→ **Task directions**: Copy every row below word for word, leaving out the pictures.

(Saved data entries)
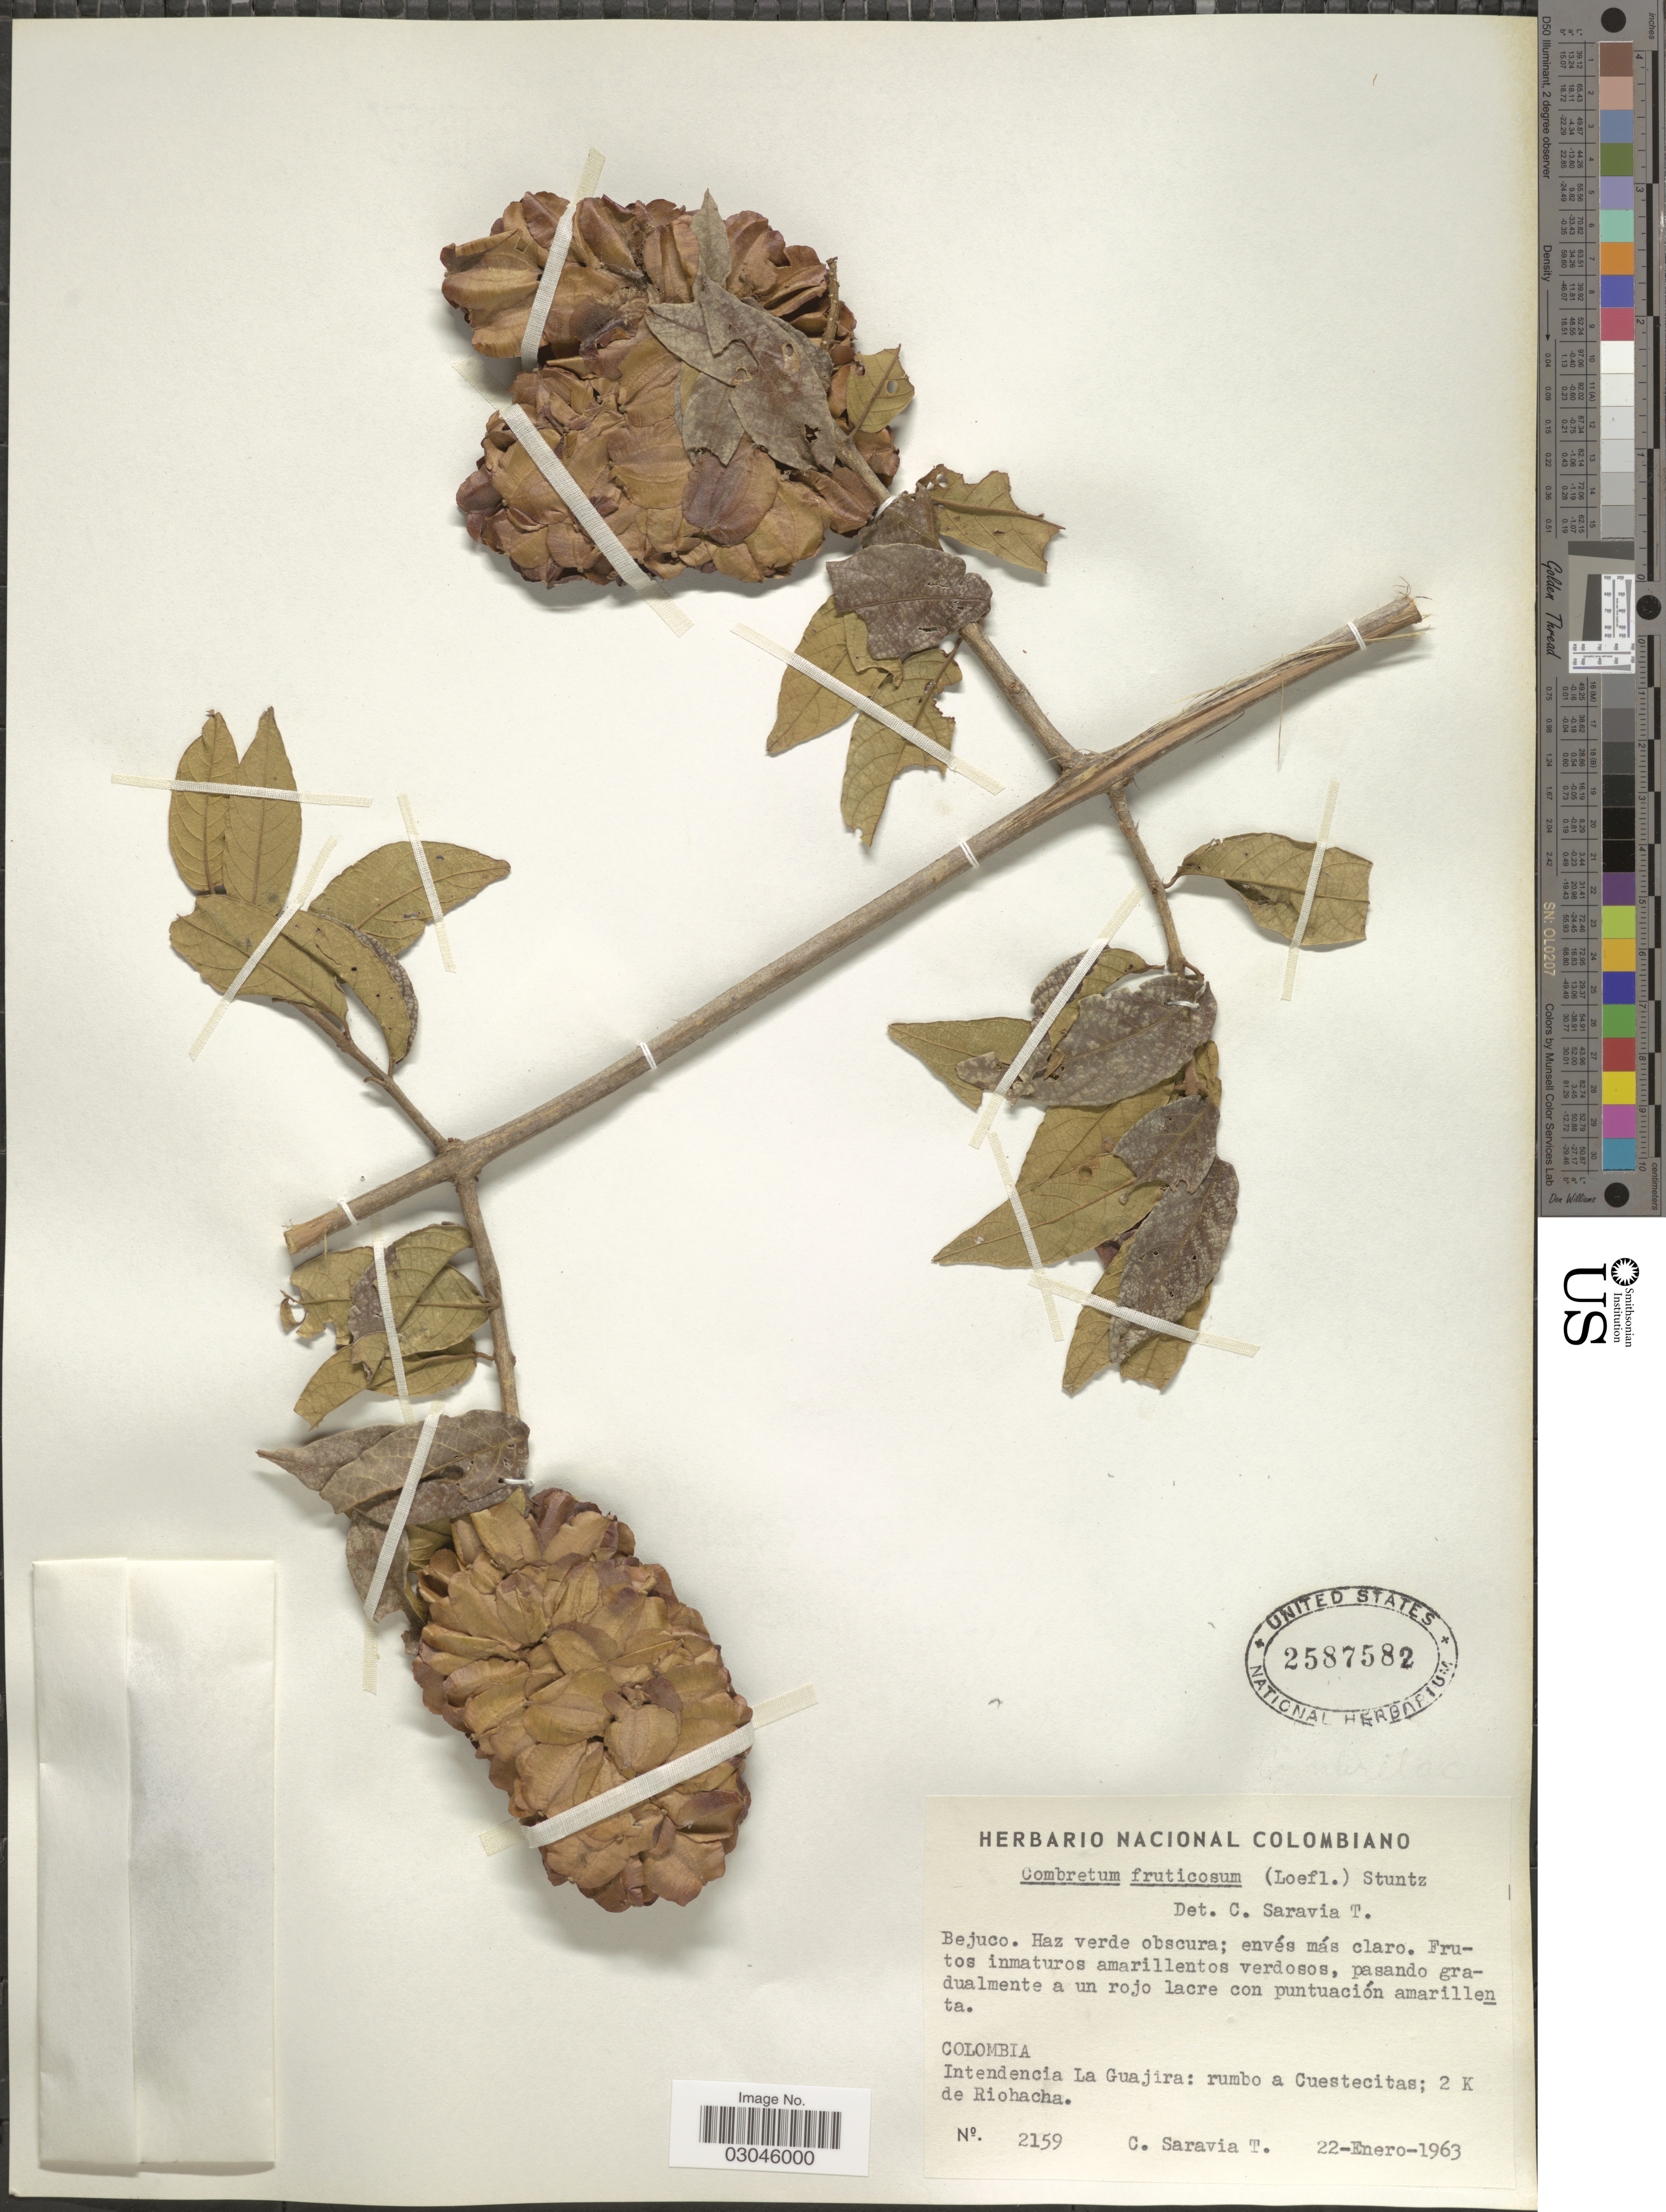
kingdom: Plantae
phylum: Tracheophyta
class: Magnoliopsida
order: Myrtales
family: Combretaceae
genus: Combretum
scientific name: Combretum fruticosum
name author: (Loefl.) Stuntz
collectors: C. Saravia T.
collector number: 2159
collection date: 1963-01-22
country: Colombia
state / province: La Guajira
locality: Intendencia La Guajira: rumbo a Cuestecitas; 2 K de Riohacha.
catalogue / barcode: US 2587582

→ **Task result**:
kingdom: Plantae
phylum: Tracheophyta
class: Magnoliopsida
order: Myrtales
family: Combretaceae
genus: Combretum
scientific name: Combretum fruticosum
name author: (Loefl.) Stuntz
collectors: C. Saravia T.
collector number: 2159
collection date: 1963-01-22
country: Colombia
state / province: La Guajira
locality: Intendencia La Guajira: rumbo a Cuestecitas; 2 K de Riohacha.
catalogue / barcode: US 2587582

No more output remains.